• _TÂCHES ET EXERCICES_:
(a) Condensez sous forme de liste le paragraphe de la déclaration sur les rencontres de Bruxelles qui commence par « Nous avons réaffirmé notre condamnation ». Conservez-en les faits principaux.
(b) Poursuivez la déclaration sur les rencontres de Bruxelles après sa dernière phrase, consacrée à l'OTAN.

• _TEXTE PRÉSENTÉ_:
##############################
Je voudrais d'abord souligner que nous avons tous été sensibles à la présence du Président des Etats-Unis qui a fait le premier voyage de son second mandat ici, à Bruxelles, pour marquer son attachement à l'Alliance atlantique, bien entendu, mais également, c'est ce qui a été clairement exprimé, pour marquer sa volonté de travailler davantage avec l'Union européenne, de renforcer une vraie coopération entre l'Union européenne et les Etats-Unis.

Ces rencontres ont également été l'occasion, et ce sera encore confirmé tout à l'heure pour l'Union européenne, de montrer à nos amis américains que l'Union européenne progresse. Elle progresse dans le domaine de la politique étrangère et aussi dans celui de la politique de défense. Et tout ceci converge vers une situation où il y a une plus forte présence de l'ensemble transatlantique et de la défense des valeurs qu'il incarne.

C'est ce qui m'a impressionné, hier soir, à l'occasion de ces entretiens avec le Président des Etats-Unis. J'ai aussi eu la confirmation de la volonté des Etats-Unis de travailler sur les grands problèmes internationaux en coopération, en solidarité, en contact avec la France. De ce point de vue, j'attache une toute particulière importance au communiqué, à la déclaration commune que nous avons faite sur le Liban, sur la démocratie au Liban.

Nous avons réaffirmé notre condamnation sans réserve, je dirais presque horrifiée, de l'assassinat de l'ancien Premier ministre libanais, M. Rafic HARIRI, qui incarnait, je l'ai dit, à la fois la démocratie, l'état de droit, le respect des droits de l'homme, l'indépendance, la souveraineté du Liban. Nous avons, le Président BUSH et moi, souligné l'importance que nous attachions, d'une part, à la création d'une mission ou d'une commission internationale pour trouver les auteurs et les commanditaires et les punir sévèrement de ce crime, je dirais, d'un autre temps, et, également, l'importance que nous attachions à la mise en oeuvre de la résolution 1559 pour orienter le Liban vers l'indépendance, la souveraineté, la démocratie. Ce qui a toujours été notre ambition pour le Liban.

J'ai été sensible d'ailleurs, tout à l'heure, alors que ce n'est pas un problème qui concerne l'OTAN, à la solidarité exprimée, dans les mêmes termes, par le Secrétaire général de l'OTAN en ce qui concerne ce crime abominable, à l'occasion du déjeuner, dans les conclusions qu'il a tenues à la suite du déjeuner des 26 chefs d'Etat et de gouvernement de l'OTAN.

Concernant l'OTAN, j'ai rappelé ce matin le caractère exemplaire de la participation de la France, à la fois aux opérations de l'OTAN et aussi à la transformation de l'OTAN, notamment par la création de la NRF qui est un élément essentiel de modernisation de l'OTAN.
##############################
• _DONNÉES FOURNIES_:
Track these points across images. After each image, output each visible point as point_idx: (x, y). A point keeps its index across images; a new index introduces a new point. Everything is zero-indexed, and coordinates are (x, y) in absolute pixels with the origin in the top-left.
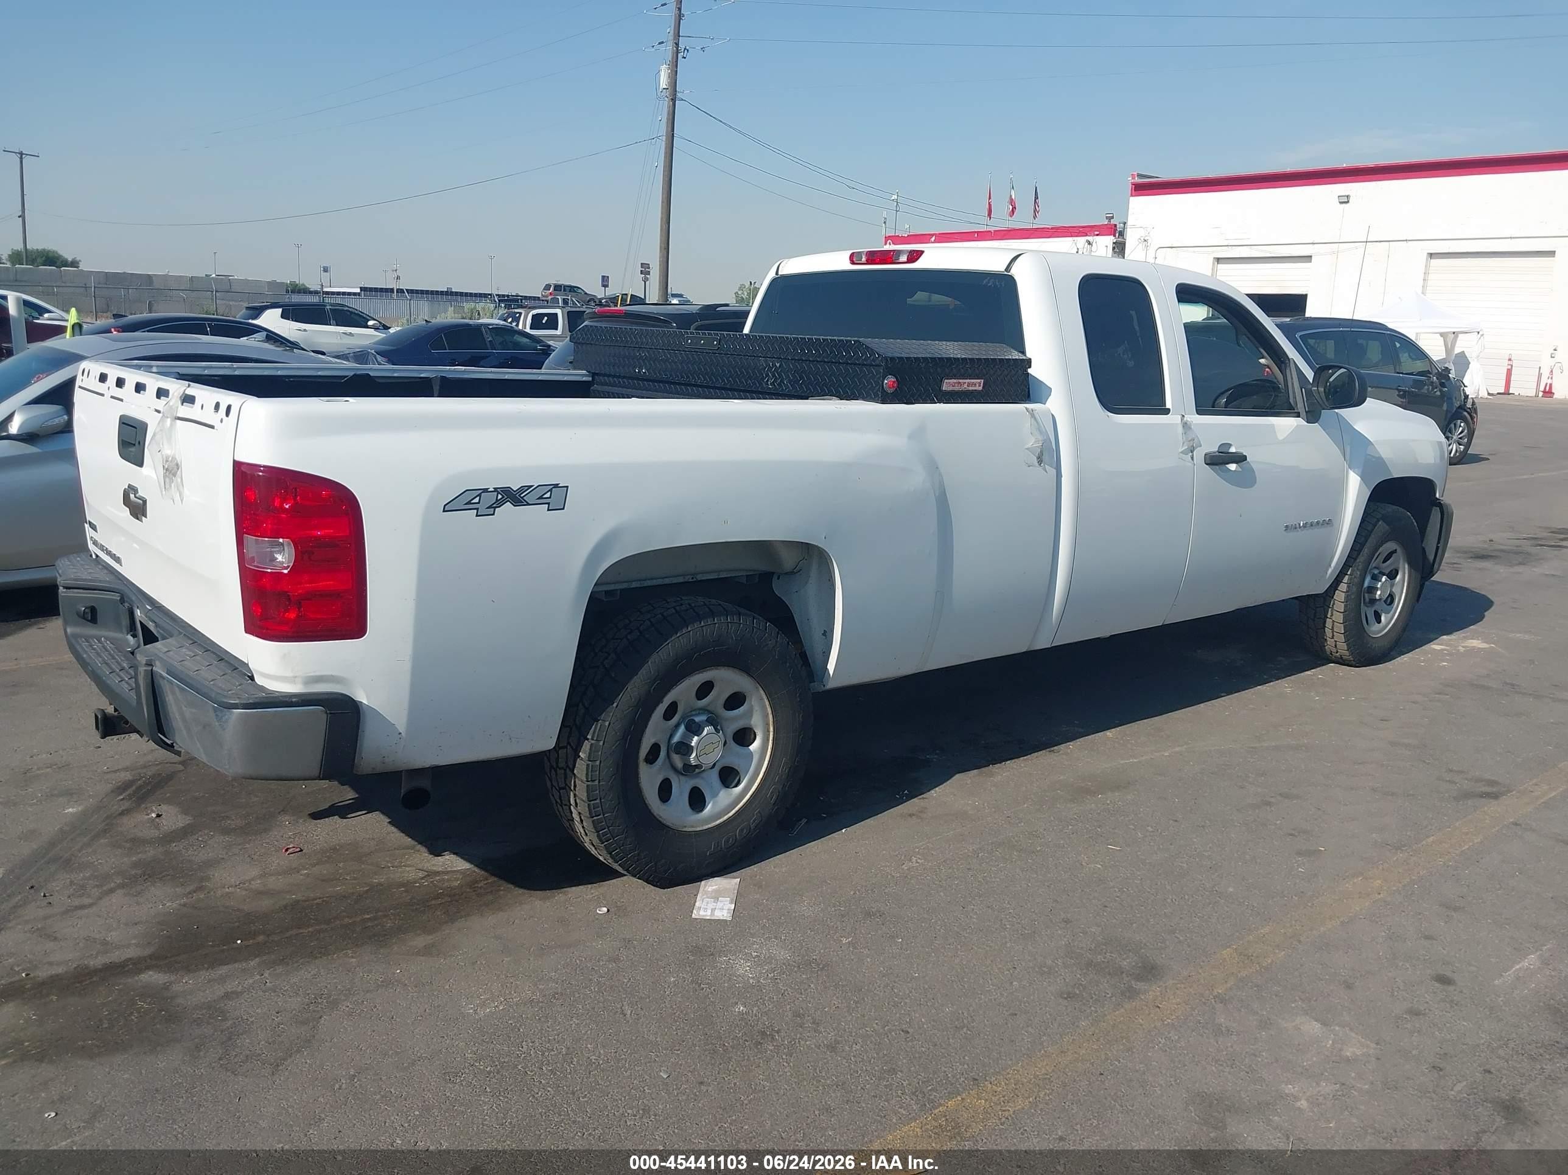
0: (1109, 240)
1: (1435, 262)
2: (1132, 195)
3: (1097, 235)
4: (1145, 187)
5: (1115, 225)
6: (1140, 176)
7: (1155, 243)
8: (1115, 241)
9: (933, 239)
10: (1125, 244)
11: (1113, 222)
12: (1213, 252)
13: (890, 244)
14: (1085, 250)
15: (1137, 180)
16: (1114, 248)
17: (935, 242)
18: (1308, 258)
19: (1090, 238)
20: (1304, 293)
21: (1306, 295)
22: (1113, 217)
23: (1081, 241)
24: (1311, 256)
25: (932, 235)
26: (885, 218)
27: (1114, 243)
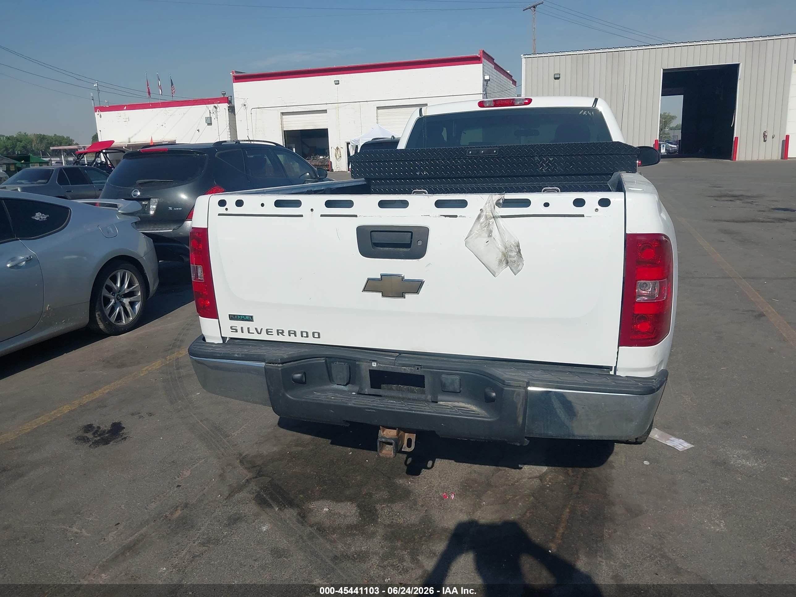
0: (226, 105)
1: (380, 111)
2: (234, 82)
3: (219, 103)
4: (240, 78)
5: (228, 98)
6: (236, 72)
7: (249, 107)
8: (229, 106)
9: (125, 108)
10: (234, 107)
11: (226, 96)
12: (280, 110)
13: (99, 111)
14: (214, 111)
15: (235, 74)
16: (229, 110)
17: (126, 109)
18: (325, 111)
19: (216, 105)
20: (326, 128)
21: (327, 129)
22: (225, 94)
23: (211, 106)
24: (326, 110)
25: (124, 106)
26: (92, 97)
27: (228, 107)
##############################
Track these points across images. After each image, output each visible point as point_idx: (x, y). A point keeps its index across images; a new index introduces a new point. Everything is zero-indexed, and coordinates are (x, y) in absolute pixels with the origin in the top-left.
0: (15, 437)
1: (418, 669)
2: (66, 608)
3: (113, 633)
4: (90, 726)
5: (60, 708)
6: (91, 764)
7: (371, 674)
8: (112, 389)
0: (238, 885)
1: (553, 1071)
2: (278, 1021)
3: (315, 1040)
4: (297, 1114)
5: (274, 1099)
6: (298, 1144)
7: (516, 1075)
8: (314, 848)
##############################
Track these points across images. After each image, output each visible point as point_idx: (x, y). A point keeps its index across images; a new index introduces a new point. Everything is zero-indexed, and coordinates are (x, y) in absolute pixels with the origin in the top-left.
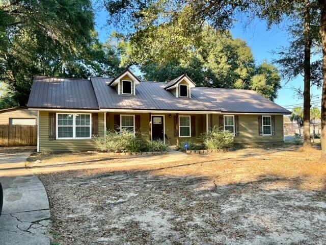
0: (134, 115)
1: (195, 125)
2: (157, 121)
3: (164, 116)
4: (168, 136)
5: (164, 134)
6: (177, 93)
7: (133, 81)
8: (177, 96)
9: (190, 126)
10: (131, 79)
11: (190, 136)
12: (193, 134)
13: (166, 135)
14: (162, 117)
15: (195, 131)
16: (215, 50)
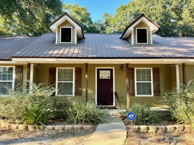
##############################
• _RÉSULTATS PAR TÂCHE_:
(a)
- Condamnation sans réserve, de nouveau affirmée, de l'assassinat de l'ancien Premier ministre libanais Rafic HARIRI. Celui-ci incarnait la démocratie, l'état de droit, le respect des droits de l'homme, l'indépendance et la souveraineté du Liban.
- Deux priorités soulignées conjointement avec le Président BUSH :
  - la création d'une mission ou d'une commission internationale chargée de trouver les auteurs et les commanditaires du crime, afin qu'ils soient sévèrement punis ;
  - la mise en oeuvre de la résolution 1559 pour orienter le Liban vers l'indépendance, la souveraineté et la démocratie, ambition constante pour ce pays.

(b)
En ce moment même, vous le savez, 4 000 de nos soldats sont engagés sur le terrain, en Afghanistan et au Kosovo en particulier. Au Kosovo, nous assurons d'ailleurs actuellement le commandement des opérations. En Iraq, la France veut contribuer à la stabilité et à la poursuite du processus politique qui a été fixé par la résolution 1546. Par ses propositions d'ailleurs, la France est aujourd'hui, je le rappelle, le premier contributeur à la mission que l'Union européenne engagera dans les prochaines semaines pour aider à la consolidation de l'état de droit et à la formation de la police iraquienne.

J'évoquerai cet après-midi très rapidement ce que représente le projet européen au moment où l'Europe se dote d'une Constitution. Et je soulignerai l'importance qu'il y a à ce que l'Europe et les Etats-Unis, ensemble, soient bien associés pour relever les défis auxquels le monde est confronté dans la lutte contre le terrorisme où notre coopération est exemplaire, dans la lutte contre la prolifération des armes de destruction massive où notre coopération est également exemplaire, dans la recherche d'une solution conforme à la stabilité et à la paix dans le monde pour l'Iran.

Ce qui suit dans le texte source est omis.